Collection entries
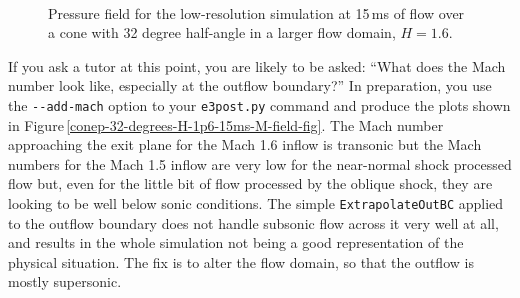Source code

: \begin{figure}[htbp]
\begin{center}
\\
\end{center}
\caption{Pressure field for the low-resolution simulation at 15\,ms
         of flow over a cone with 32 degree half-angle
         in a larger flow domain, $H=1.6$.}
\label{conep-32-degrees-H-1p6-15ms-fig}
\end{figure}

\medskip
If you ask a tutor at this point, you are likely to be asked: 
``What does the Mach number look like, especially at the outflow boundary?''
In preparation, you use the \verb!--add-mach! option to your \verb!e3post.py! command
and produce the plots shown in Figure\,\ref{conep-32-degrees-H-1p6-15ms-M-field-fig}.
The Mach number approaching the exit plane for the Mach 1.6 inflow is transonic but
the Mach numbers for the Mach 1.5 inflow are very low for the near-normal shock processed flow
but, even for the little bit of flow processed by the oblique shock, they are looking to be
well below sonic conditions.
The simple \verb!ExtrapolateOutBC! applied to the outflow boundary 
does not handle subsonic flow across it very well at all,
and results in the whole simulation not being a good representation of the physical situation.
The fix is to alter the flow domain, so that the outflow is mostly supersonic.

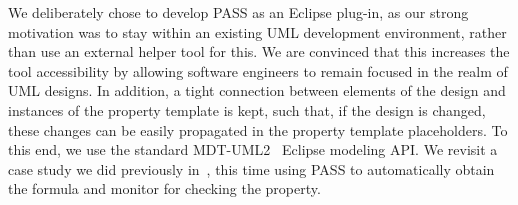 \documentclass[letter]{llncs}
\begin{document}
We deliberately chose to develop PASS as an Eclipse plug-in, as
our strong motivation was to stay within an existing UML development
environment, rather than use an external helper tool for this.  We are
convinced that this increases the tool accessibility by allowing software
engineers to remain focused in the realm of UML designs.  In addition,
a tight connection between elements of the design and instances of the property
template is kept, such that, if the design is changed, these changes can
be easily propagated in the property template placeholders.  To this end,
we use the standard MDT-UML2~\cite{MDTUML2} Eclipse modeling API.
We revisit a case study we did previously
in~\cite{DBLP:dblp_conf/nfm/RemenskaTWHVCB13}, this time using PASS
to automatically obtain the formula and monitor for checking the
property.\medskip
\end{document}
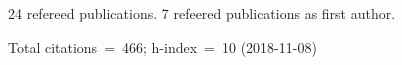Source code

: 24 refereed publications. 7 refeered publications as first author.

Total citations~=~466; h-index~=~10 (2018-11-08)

...

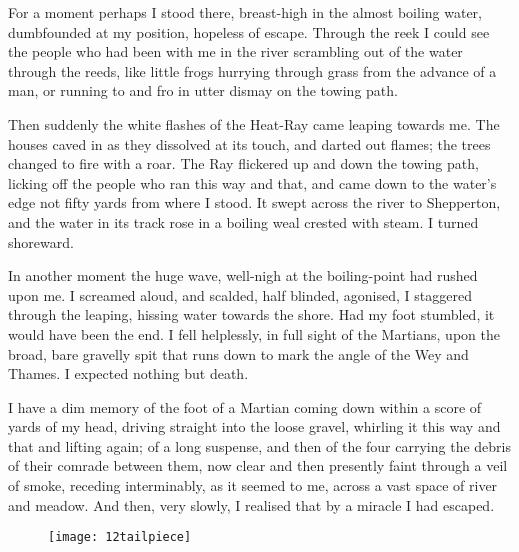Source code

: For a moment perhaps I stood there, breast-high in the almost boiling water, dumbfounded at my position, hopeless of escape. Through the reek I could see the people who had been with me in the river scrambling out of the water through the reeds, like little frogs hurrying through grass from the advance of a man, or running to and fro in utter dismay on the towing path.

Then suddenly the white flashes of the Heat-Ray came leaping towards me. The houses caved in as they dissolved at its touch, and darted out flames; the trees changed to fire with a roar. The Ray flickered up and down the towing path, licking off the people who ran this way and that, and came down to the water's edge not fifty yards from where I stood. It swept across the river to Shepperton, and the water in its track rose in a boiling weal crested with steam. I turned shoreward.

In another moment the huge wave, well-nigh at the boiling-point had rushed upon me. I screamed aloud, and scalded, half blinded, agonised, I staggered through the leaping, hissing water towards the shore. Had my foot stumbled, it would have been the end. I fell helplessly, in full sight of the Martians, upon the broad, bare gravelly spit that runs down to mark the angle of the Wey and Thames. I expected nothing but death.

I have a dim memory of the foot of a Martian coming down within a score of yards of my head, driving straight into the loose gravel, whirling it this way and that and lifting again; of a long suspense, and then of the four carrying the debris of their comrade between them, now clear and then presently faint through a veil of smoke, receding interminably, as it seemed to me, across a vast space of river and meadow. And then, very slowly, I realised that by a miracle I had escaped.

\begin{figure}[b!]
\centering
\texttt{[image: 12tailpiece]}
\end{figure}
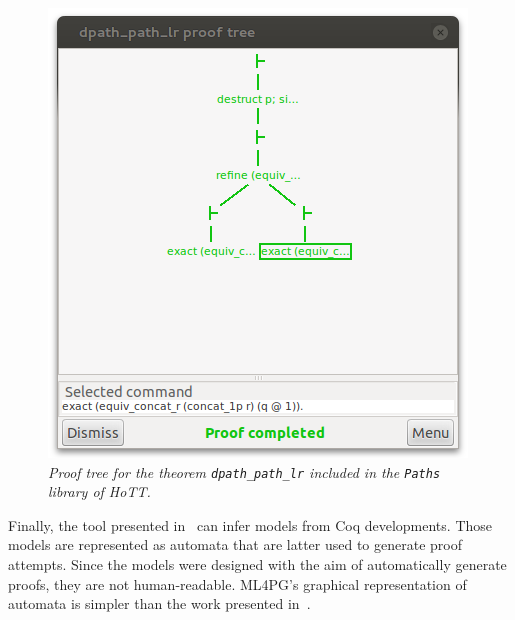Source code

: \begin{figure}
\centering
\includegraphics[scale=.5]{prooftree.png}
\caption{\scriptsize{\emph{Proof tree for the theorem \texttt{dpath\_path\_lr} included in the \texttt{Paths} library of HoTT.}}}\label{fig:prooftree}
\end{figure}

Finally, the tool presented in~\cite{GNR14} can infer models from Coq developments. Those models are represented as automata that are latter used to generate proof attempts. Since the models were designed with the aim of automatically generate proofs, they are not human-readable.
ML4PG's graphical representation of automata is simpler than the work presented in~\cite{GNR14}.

...

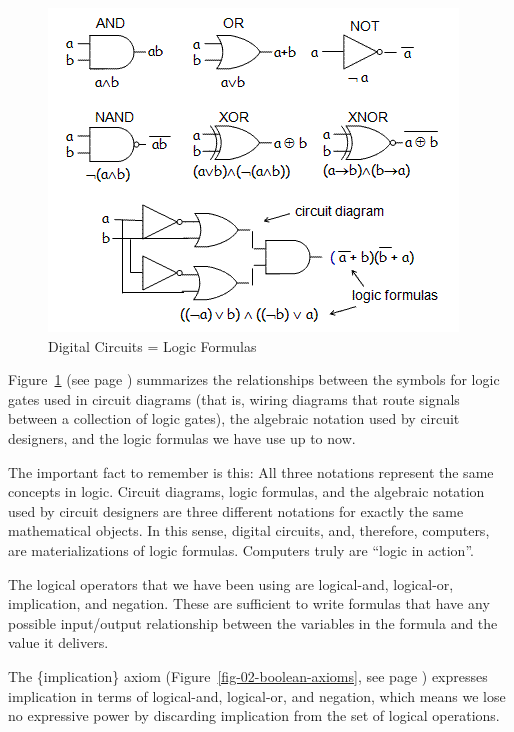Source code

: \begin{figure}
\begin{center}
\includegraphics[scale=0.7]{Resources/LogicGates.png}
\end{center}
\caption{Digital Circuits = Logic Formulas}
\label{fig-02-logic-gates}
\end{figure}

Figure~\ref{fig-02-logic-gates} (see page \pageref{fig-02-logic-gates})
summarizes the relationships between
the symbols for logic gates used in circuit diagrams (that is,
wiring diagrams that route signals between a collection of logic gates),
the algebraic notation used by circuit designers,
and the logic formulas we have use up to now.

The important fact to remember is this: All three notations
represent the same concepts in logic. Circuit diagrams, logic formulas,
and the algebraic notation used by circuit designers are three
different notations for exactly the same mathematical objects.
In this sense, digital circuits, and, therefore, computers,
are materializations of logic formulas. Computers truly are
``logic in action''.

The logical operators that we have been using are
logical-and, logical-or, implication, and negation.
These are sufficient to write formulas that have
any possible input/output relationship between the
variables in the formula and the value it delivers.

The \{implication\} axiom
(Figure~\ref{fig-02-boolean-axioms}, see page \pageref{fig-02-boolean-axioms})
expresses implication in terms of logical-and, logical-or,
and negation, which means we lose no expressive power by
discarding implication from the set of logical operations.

__PROBLEM TO WORK ON__. Please return every line in the data that includes the string "field".

__COMPLETED TASK__.
\caption{Pressure field for the low-resolution simulation at 15\,ms
and produce the plots shown in Figure\,\ref{conep-32-degrees-H-1p6-15ms-M-field-fig}.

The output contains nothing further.